Hancock Park is the location of the La Brea Tar Pits, the George C. Page Museum of La Brea Discoveries overseen by the Natural History Museum of Los Angeles County, and the Los Angeles County Museum of Art (LACMA) campus of buildings and sculpture gardens.

The 1952 Mid-century modern style Observation Pit in the park, a repository for large Ice Age fossils from throughout the tar pit area, reopened in 2014 after being closed since the mid-1990s. It is part of the Page Museum's new Excavator Tour. The Pit 91 fossil excavation, also reopened in 2014 for excavations and public viewing, had closed in 2006 to focus on fossils newly uncovered during excavation for LACMA's new subterranean parking garage in the park's western area. The skeleton of a near-complete Columbian mammoth was among the excavated discoveries there.

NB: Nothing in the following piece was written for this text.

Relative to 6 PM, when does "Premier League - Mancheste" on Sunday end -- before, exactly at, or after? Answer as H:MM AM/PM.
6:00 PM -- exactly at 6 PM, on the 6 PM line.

The Pleistocene Garden recreates the original prehistoric landscape habitats in the Hancock Park area, representing the native vegetation of the Los Angeles Basin 10,000 to 40,000 years ago. The plant list was created from 35 years of research in the Pit 91 fossil excavation. It represents four ecoregions, Coastal sage scrub, Riparian, Deep Canyon California oak woodlands, and California montane chaparral.

==History==
Hancock Park was created in 1924 when George Allan Hancock donated 23 acres of the Hancock Ranch to the County of Los Angeles with the stipulation that the park be preserved and the fossils properly exhibited.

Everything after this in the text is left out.